[Start of Attachment]

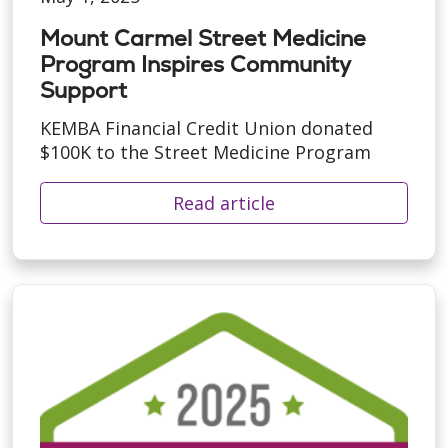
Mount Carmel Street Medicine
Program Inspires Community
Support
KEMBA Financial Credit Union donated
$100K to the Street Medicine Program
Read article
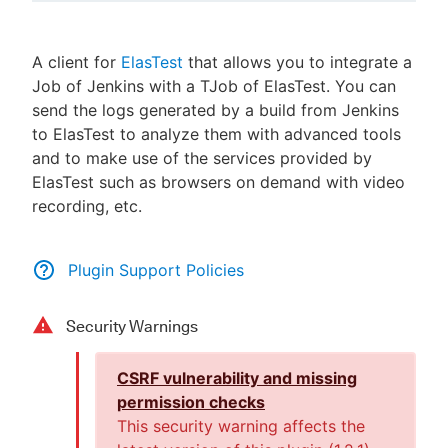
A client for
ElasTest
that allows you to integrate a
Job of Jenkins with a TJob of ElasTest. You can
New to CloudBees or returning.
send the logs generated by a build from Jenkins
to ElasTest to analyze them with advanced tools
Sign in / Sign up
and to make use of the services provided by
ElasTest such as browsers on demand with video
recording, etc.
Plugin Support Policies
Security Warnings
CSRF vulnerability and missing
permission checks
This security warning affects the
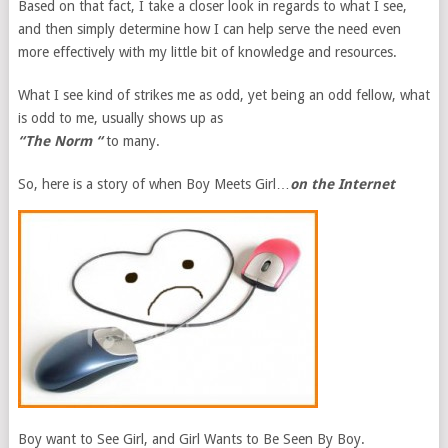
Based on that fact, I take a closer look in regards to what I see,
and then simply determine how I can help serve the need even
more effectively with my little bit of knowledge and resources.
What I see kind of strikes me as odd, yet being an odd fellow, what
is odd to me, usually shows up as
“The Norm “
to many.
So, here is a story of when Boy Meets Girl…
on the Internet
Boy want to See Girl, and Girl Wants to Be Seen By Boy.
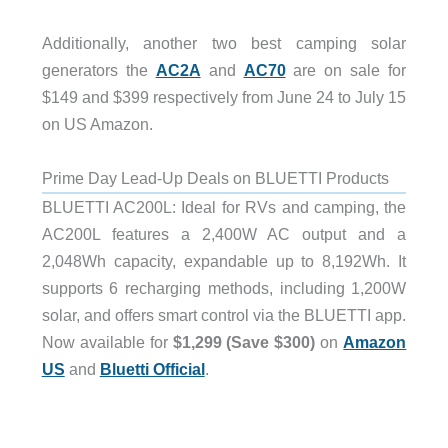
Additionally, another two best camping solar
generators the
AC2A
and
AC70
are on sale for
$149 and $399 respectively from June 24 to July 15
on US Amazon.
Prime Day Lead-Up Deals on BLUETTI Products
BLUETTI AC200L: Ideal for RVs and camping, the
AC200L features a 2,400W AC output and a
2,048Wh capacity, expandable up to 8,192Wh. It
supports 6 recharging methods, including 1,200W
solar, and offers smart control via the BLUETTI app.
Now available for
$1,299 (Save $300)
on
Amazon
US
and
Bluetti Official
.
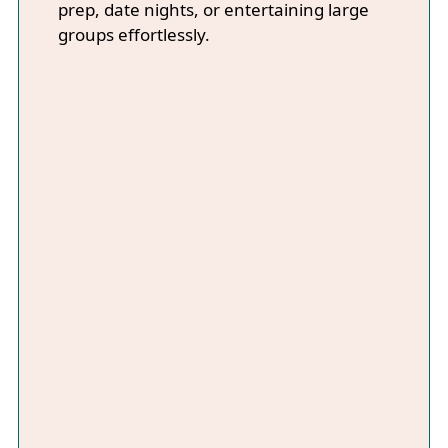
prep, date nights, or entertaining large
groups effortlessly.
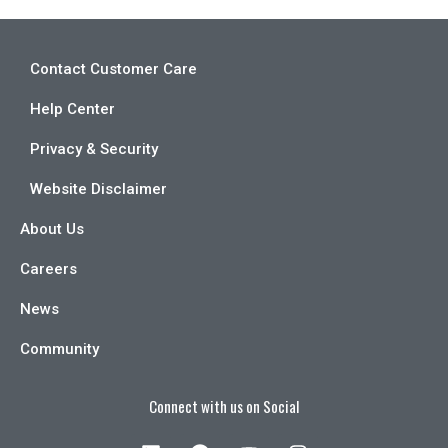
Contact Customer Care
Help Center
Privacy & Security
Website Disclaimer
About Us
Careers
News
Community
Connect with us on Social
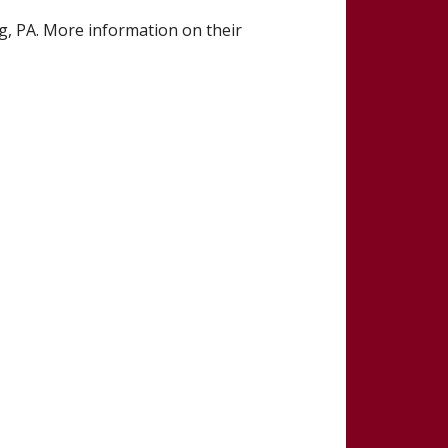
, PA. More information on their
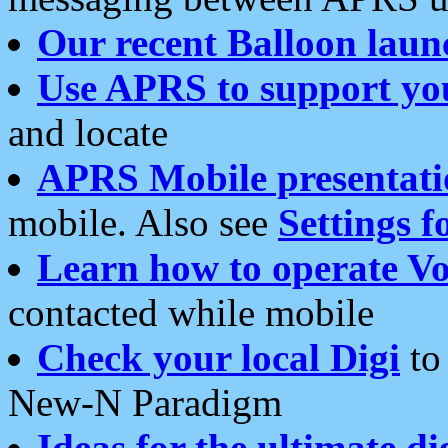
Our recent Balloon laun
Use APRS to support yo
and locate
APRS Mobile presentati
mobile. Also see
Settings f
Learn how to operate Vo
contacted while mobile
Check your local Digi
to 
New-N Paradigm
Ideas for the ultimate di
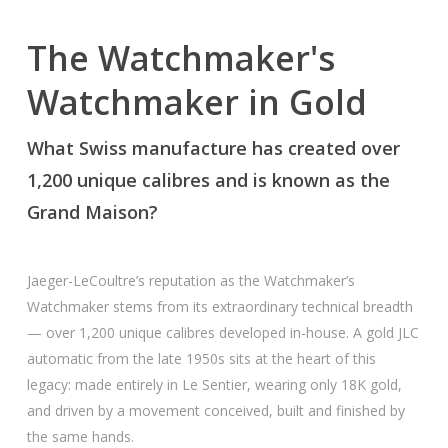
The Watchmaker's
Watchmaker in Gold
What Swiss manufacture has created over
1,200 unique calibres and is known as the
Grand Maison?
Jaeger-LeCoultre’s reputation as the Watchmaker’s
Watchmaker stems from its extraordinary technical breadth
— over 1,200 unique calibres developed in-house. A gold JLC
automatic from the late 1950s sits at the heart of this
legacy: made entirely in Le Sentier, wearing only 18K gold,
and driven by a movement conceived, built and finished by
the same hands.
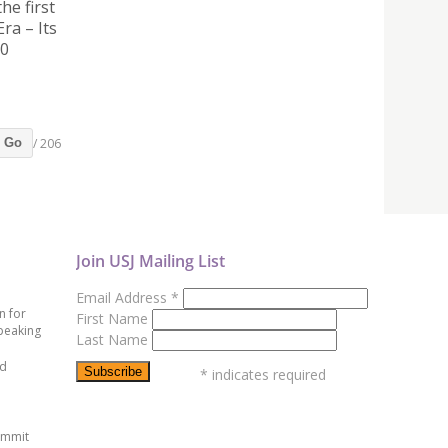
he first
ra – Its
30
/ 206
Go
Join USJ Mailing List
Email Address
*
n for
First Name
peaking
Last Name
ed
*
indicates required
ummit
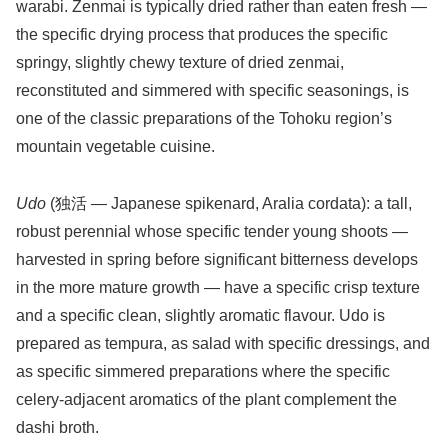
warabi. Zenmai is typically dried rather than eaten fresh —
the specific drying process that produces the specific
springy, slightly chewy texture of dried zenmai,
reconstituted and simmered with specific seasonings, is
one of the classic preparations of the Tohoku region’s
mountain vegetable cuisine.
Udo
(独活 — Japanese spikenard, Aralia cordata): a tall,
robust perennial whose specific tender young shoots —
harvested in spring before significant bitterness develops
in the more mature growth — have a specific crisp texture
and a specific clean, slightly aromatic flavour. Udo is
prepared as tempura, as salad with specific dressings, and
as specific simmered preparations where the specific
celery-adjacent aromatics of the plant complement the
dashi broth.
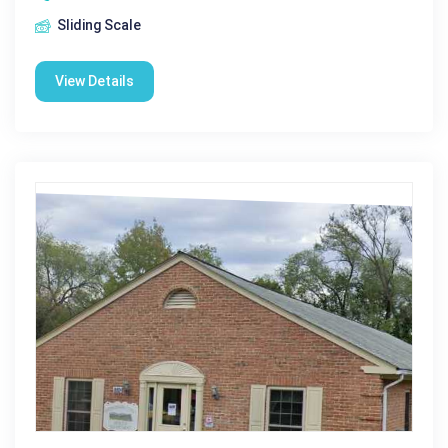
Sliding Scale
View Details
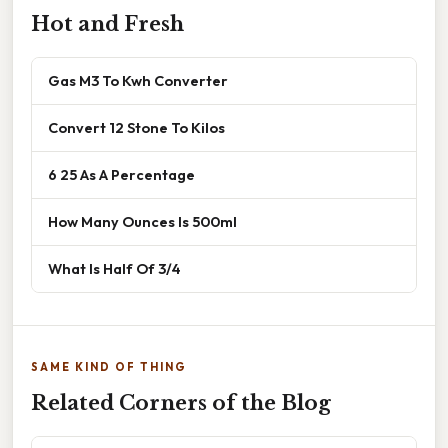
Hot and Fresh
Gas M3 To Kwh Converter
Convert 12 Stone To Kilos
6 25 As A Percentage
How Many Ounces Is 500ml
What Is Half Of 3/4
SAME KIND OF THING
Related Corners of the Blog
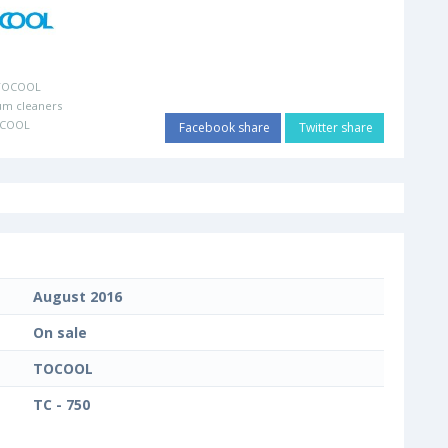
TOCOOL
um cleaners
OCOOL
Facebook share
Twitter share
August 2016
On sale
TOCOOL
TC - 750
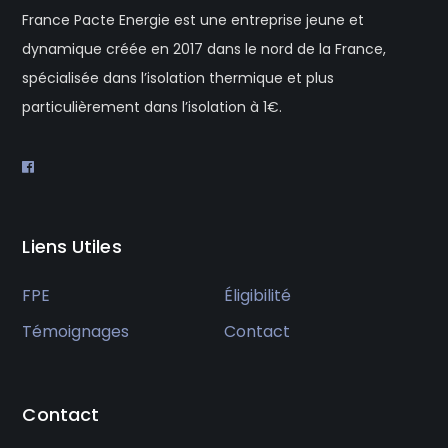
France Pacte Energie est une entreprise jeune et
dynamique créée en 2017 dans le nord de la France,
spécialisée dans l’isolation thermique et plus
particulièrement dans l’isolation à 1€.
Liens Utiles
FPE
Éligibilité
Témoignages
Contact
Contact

[End of Attachment]

TASK DETAILS: What is needed is an exact repeat of the lines from the one containing "in the more" through the last line of the records above, both included, with pictures left out.

THE COMPLETED TASK:
in the more mature growth — have a specific crisp texture
and a specific clean, slightly aromatic flavour. Udo is
prepared as tempura, as salad with specific dressings, and
as specific simmered preparations where the specific
celery-adjacent aromatics of the plant complement the
dashi broth.
Sliding Scale
View Details
Hot and Fresh
Gas M3 To Kwh Converter
Convert 12 Stone To Kilos
6 25 As A Percentage
How Many Ounces Is 500ml
What Is Half Of 3/4
SAME KIND OF THING
Related Corners of the Blog
TOCOOL
um cleaners
OCOOL
Facebook share
Twitter share
August 2016
On sale
TOCOOL
TC - 750
France Pacte Energie est une entreprise jeune et
dynamique créée en 2017 dans le nord de la France,
spécialisée dans l’isolation thermique et plus
particulièrement dans l’isolation à 1€.
Liens Utiles
FPE
Éligibilité
Témoignages
Contact
Contact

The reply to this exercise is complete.